Overreaching on the low-hanging fruit
Biases are always apparent in analysis, and it can be challenging to overcome them. Futurist blog io9 referred to the streetlight effect as a tendency to research and analyze topics and concepts that are easiest to get a single answer, as opposed to finding one that could uncover the best solution to the hypothesis. It's named after a joke in which a police officer finds drunk man under a streetlight looking for something that's actually in the dark because it's easier to see in the light. Essentially, the concept refers to grasping at the lowest hanging fruit.

The streetlight effect can leave analysts out of the big picture. The streetlight effect can leave analysts out of the big picture.

As is immediately obvious, the problem with the streetlight effect is that it prevents analysts from looking at the big picture effectively because certain data points are just too difficult to collect and study. Sometimes, conclusions may be foregone by inherent biases in conjunction with the original approach.
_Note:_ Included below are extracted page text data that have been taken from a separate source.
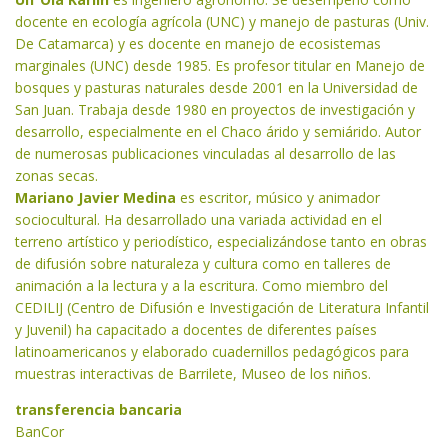
docente en ecología agrícola (UNC) y manejo de pasturas (Univ.
De Catamarca) y es docente en manejo de ecosistemas
marginales (UNC) desde 1985. Es profesor titular en Manejo de
bosques y pasturas naturales desde 2001 en la Universidad de
San Juan. Trabaja desde 1980 en proyectos de investigación y
desarrollo, especialmente en el Chaco árido y semiárido. Autor
de numerosas publicaciones vinculadas al desarrollo de las
zonas secas.
Mariano Javier Medina
es escritor, músico y animador
sociocultural. Ha desarrollado una variada actividad en el
terreno artístico y periodístico, especializándose tanto en obras
de difusión sobre naturaleza y cultura como en talleres de
animación a la lectura y a la escritura. Como miembro del
CEDILIJ (Centro de Difusión e Investigación de Literatura Infantil
y Juvenil) ha capacitado a docentes de diferentes países
latinoamericanos y elaborado cuadernillos pedagógicos para
muestras interactivas de Barrilete, Museo de los niños.
transferencia bancaria
BanCor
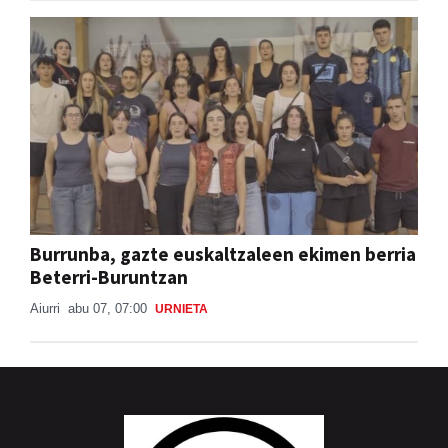
Burrunba, gazte euskaltzaleen ekimen berria
Beterri-Buruntzan
Aiurri
abu 07, 07:00
URNIETA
Big data suffers from this problem like many other sciences. Anthropologist Mark Moritz cited in The Conversation multiple studies that found predictive models grossly overestimated the potential spread of the Ebola virus in West Africa during the 2014 outbreak and downplayed the efforts at the local level to contain the disease. This was in part because the data focused utilized metrics applicable to more developed nations and took no part of the local picture into consideration.

The lesson in this situation is to avoid the streetlight effect by adding context relevant to the data in question. With businesses, this can matter in terms of understanding customers. For example, a company may be able to glean off specific data points whether a group of customers fits into the profile it created. However, it could be wasting effort in pursuing these clients in a standard way because it fails to account the reasons why and how the selected audience fits into the profile. Context is an extremely important tool to combat such biases.